Did you fare better? If so, how?
It also produced gibberish as described by
@eastwind
.
But I am not sure I want to try the use_cache
option.
If it is that slow it is far to costly to use.
@captain-fim
10min on 8 A100 (p4d?) is really slow, there should be something wrong. It took me a few mins on 8 A10 GPU setup to run the Giraffe prompt.
The speed of inference is really a problem for this model, we need to figure out a way to speed it up.
I think it's an issue with multi GPU Inference.
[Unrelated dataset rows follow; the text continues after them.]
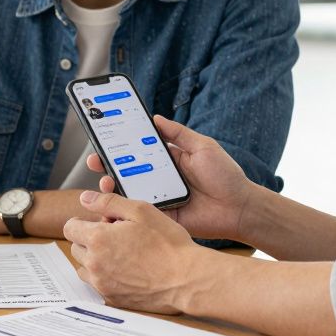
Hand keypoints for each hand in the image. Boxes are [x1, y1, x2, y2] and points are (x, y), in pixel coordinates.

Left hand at [63, 191, 205, 313]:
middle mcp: (94, 264)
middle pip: (76, 248)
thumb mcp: (140, 211)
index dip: (84, 222)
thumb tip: (85, 198)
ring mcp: (102, 284)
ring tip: (122, 254)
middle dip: (90, 240)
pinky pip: (99, 285)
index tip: (101, 222)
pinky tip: (129, 271)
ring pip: (85, 269)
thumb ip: (108, 202)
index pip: (70, 228)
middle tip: (117, 236)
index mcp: (97, 239)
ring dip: (96, 260)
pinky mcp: (113, 299)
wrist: (186, 279)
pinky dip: (107, 277)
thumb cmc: (168, 243)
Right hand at [87, 115, 255, 240]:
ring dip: (112, 189)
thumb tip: (156, 118)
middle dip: (107, 167)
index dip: (119, 146)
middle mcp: (159, 179)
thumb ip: (179, 134)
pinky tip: (114, 207)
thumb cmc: (225, 175)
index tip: (102, 139)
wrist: (239, 207)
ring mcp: (159, 199)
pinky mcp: (162, 217)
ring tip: (105, 184)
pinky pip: (140, 214)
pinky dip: (125, 211)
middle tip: (95, 162)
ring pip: (128, 193)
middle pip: (127, 172)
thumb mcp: (203, 147)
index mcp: (167, 161)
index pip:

Due to the custom code implemented by falcon. Maybe there's an issue with sharding the model over multiple gpus using the device map from accelerate.
@captain-fim it didn't take that long. I used 4 v100s. Took 3 mins for 200 tokens
https://github.com/huggingface/transformers/issues/15399
This mentions that it might be an issue with fp16. Or bfloat16. Like @zkdtckk mentioned. I will try tomorrow without quantisation.
Working theory is that the shared KV cache doesn't work for multi GPU.
We would recommend using Text Generation Inference for fast inference with Falcon. See this blog for more information.
@FalconLLM Have we benchmarked response time of falcon 40-b when we deploy the endpoint over sagemaker?